Recensie: Doelpoging mislukt: los is het leesbaarder

30 november 2015 , door Sophie ter Schure
| | |

Oké, ik geef toe dat ook ik uren zoet kan zijn met een woordenboek — woorden en hun betekenissen zijn microverhalen over onze cultuur, geschiedenis en taal, en soms klinken ze zo raar of is de betekenis zo ridicuul dat je ze moet delen met wie er ook maar in de buurt is. Toch was het met enige behoedzaamheid dat ik Woordsoep opensloeg — die ondertitel! Vrolijk dwalen in de Dikke Van Dale klinkt zelfs in mijn oren naar een saaiheid van dodelijke proporties. Maar zodra ik de inhoudsopgave zag won de nieuwsgierigheid het toch van het cynisme: omvamen, galvanochromie, wanlustig! Goed, er stond ook klepdoos, kwaadschiks en moskeetoren, en die deden me niets, maar om te lezen wat een kobber is bladerde ik met liefde door. Door sophie ter schure.

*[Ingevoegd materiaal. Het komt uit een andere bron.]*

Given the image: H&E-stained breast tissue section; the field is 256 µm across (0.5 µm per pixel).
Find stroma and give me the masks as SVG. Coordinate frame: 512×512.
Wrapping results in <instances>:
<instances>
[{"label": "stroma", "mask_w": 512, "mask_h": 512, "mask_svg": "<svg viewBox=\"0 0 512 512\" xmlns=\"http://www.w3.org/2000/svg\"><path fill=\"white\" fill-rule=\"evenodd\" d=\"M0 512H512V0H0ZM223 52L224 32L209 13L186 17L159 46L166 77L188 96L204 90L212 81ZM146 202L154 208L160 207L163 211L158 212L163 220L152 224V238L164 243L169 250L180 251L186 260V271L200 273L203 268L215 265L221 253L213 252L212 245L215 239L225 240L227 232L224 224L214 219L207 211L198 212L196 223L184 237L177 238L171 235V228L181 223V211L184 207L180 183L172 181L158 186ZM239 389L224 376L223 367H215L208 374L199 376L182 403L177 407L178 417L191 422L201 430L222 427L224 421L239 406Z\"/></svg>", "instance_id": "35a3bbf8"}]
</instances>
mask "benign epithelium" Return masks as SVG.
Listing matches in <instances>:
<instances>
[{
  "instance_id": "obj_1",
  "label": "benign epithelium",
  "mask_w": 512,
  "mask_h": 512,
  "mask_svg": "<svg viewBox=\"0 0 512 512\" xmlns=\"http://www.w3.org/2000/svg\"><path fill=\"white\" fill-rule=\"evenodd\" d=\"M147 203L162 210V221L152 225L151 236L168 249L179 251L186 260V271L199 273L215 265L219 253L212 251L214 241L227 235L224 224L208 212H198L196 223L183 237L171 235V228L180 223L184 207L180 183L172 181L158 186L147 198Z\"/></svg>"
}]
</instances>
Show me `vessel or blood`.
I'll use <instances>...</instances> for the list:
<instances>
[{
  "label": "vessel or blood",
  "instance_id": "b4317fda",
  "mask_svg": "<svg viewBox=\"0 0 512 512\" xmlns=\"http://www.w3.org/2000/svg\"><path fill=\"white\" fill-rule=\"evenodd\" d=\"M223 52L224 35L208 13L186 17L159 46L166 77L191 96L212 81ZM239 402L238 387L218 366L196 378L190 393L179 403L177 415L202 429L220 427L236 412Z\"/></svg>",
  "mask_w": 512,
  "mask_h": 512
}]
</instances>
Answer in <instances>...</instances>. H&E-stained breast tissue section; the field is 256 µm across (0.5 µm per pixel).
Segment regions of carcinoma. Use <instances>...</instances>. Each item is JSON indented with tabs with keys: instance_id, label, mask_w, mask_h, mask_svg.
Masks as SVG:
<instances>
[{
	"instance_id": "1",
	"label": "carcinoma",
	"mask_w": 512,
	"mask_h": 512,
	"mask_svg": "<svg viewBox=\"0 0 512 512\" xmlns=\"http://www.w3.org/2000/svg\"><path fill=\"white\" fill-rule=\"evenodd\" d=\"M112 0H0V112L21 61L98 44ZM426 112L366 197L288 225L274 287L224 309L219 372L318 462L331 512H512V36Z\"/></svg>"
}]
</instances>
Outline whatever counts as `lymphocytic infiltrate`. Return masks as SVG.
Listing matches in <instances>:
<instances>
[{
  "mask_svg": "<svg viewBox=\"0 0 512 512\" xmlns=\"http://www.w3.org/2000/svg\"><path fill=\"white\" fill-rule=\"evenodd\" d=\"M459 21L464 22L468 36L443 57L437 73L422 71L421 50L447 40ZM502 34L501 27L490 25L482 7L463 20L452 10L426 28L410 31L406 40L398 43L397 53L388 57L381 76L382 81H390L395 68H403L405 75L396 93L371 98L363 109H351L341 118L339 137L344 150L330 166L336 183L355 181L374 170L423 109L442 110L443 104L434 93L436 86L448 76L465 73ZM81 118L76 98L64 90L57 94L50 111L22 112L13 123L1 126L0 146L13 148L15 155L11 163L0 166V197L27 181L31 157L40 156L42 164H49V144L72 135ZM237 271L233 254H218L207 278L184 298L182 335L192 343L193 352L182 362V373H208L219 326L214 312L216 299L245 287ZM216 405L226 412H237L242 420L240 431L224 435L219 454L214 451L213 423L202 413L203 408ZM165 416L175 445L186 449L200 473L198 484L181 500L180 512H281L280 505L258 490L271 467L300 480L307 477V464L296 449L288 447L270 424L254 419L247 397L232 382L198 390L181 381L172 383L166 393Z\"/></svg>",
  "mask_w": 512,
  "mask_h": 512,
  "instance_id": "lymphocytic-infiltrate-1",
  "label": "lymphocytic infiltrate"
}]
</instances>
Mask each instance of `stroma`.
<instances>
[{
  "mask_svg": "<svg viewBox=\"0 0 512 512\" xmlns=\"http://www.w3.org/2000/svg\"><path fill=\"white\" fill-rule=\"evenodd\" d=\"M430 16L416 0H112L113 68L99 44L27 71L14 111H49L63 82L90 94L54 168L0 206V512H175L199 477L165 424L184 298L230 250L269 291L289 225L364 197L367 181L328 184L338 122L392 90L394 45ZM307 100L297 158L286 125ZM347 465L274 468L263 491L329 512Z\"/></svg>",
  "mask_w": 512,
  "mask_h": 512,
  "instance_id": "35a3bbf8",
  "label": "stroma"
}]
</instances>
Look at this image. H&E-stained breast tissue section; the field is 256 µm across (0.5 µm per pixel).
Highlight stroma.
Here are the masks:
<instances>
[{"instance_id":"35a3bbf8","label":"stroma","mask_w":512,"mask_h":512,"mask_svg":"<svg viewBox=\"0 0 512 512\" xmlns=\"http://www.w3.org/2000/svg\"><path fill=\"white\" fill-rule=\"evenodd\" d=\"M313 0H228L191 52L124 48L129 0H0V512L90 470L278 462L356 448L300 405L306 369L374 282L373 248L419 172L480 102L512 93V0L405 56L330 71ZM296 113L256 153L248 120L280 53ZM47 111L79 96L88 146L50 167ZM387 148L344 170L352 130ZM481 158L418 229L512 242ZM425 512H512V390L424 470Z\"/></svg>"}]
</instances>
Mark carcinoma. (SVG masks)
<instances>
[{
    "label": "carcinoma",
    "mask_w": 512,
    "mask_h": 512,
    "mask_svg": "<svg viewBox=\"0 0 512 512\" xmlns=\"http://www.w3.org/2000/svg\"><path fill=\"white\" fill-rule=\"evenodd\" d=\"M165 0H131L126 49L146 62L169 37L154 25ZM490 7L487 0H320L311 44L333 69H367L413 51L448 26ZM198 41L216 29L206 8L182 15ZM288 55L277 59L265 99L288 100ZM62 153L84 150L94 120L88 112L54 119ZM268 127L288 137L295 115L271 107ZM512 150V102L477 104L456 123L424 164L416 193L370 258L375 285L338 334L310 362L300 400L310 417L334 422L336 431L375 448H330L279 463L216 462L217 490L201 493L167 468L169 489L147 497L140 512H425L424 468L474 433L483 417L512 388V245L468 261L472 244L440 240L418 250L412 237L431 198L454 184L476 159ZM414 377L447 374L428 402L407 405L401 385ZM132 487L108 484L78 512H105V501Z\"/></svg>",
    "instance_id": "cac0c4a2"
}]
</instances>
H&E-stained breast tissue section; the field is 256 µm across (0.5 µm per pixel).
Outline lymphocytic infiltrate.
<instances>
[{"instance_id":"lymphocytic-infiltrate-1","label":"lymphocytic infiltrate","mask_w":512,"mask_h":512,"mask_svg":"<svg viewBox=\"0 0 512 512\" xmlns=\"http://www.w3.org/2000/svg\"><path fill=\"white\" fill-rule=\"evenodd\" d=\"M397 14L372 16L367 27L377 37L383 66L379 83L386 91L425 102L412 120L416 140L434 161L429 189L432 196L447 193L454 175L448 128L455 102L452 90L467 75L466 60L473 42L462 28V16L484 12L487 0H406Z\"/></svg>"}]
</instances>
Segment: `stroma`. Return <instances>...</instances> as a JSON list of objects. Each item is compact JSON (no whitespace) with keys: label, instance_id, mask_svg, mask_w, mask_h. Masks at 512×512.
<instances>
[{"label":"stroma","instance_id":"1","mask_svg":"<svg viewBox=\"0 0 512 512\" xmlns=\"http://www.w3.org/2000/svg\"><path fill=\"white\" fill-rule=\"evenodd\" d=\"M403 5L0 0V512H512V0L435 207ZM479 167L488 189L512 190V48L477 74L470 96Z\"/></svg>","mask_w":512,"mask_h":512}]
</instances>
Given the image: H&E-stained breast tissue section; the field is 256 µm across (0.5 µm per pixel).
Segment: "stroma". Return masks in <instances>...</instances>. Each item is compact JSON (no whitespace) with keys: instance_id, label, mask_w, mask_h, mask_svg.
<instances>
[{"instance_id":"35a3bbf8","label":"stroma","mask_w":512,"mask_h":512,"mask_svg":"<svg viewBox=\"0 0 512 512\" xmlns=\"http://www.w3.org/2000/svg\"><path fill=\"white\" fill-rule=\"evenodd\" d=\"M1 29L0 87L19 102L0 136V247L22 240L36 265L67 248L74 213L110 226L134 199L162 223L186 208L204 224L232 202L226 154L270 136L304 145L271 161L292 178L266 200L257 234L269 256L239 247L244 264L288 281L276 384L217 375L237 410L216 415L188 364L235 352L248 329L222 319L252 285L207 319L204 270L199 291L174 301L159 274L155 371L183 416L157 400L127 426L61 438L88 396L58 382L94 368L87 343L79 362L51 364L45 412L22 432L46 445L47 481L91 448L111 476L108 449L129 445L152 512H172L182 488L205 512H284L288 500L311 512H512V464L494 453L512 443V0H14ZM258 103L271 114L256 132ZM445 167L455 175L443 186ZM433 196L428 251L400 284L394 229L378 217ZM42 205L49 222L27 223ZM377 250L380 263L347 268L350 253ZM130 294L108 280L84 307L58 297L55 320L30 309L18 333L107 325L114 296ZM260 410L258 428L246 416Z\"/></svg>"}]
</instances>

Iedere dag krijgt Erik Nieuwenhuis van zijn digitale Van Dale een ‘woord van de dag’. Elk woord is aanleiding tot een bespiegeling, vaak over taal, maar het is soms ook een herinnering, een kleine verzonnen verhaaltje, een associatie met gedichten of personen. Het enige wat de teksten gemeenschappelijk hebben is dat ze eindigen met de Van Dale-definitie — en soms is die totaal anders dan je op basis van de tekst had verwacht. Zo kan de lezer zich, met Nieuwenhuis, verbazen over de vreemde woorden die een weg hebben gevonden in onze taal. ‘Van Dale is de dikke deur van de Nederlandse taal, maar mij als zodanig vaak toch wat te veel aan de oppervlakte,’ schrijft Nieuwenhuis, en het zou inderdaad leuk zijn als je in je woordenboek zomaar zulke wijsheden (impressionabel), gedichten met het woord als thema (doelpoging) of etymologische achtergronden (kwaadschiks) zou vinden.

Maar de column is wellicht toch een geschikter medium. En zo zijn ze ook geschreven: onder de naam ‘Woordsoep’ verscheen een aantal stukjes eerder in de Volkskrant. De columns zijn vaak grappig en altijd interessant, maar toch bekruipt me het gevoel dat ze gedoseerd, als losse stukken, beter tot hun recht komen. Nu zijn er natuurlijk mensen die graag korte stukjes tot zich nemen, maar als ik een boek in mijn handen heb, lees ik graag door. Dit zou een probleem kunnen zijn van alle gebundelde columns, maar bij een andere recente bundel had ik dit veel minder: Taal is zeg maar echt mijn ding van Paulien Cornelisse las wel goed door én het bleef grappig. Een ander verschil is dat haar taalobservaties veel universeler zijn, waar die van Nieuwenhuis vooral in het persoonlijke liggen. Om bij ‘eis’ te denken aan ‘Erik immer sprechen’ of bij ‘kattenklei’ aan een doktersbezoek roept weinig herkenning op.

Toch is hij in het persoonlijke misschien wel op zijn best: het autobiografische verhaal over zijn tijd als Liegewagenschaffner (hij heeft ook een Duitse digitale) en de verzonnen schetsjes van een hekkenspringer, de klepdoos, de sof en hemzelf als al dan niet impressionabel persoon zijn schitterend. Ook zijn meningen over taal en taalgebruik zijn vermakelijk en goed gevonden. Maar juist daar is hij voorgegaan door, onder vele anderen, Cornelisse, die hem gemakkelijk voorbijstreeft in observatievermogen en vaart. Beide columnisten zijn vermakelijk, maar om de stukjes van Nieuwenhuis te waarderen denk ik dat je echt van het geschreven woord moet houden — en de bundel regelmatig moet wegleggen. Gedoseerd genieten, dus.

Sophie ter Schure studeerde Taalwetenschap (UvA).